Edited by Nicolas Léveillé on
Really strange. I have no idea what is wrong.
BTW, I fixed this on Friday's stream.

To the OP: it is _also_ correct to fix it the way you were suggesting, which is to turn off sRGB altogether. The reason for the washed-out color is because the gamma curve is being applied effectively twice - once by the software renderer before it writes the values, and then again by the OpenGL texture blit to the framebuffer. This is because the framebuffer was set as sRGB, but the software renderer's texture wasn't.

The solution that I used was to set the texture to sRGB, so that it would be un-gamma'd on read and the re-gamma'd on write. Your solution of turning off the gamma on write is also valid - this just passed through the gamma'd values, which has the same effect.

- Casey
Thanks for the explanation!
Finally caught up and can make points about things that didn't happen months ago!
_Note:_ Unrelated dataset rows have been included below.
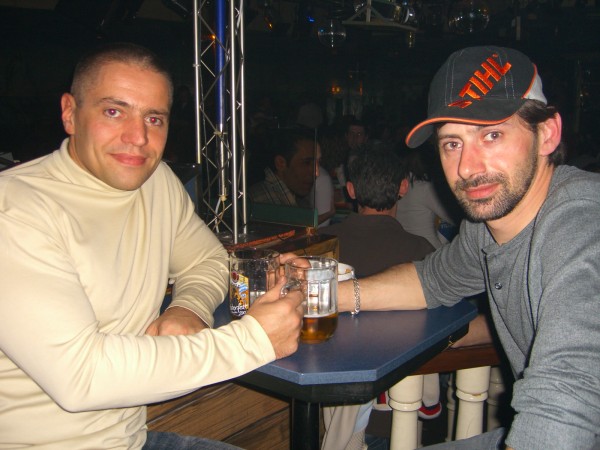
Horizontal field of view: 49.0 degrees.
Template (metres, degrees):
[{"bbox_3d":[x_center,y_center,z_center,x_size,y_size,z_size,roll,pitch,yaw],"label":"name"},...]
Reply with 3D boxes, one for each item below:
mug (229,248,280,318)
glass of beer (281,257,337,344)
[{"bbox_3d":[-0.061,0.117,1.205,0.131,0.132,0.089,-3,10,-15],"label":"mug"},{"bbox_3d":[0.009,0.132,1.116,0.089,0.132,0.131,7,12,34],"label":"glass of beer"}]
Quick note on a problem that at first looked similar to this one: the SRGB framebuffer extension name we're checking for isn't always the one you need to check for, thanks to Graphics Vendor Hell.

On my Intel HD 4000, they only have GL_ARB_framebuffer_sRGB, not GL_EXT_framebuffer_sRGB. I guess they figured they'd just stick the latest one in there? This makes everything too dark since the gamma correction at the end is never enabled.
Thanks - I'll add that to the issue list on GitHub.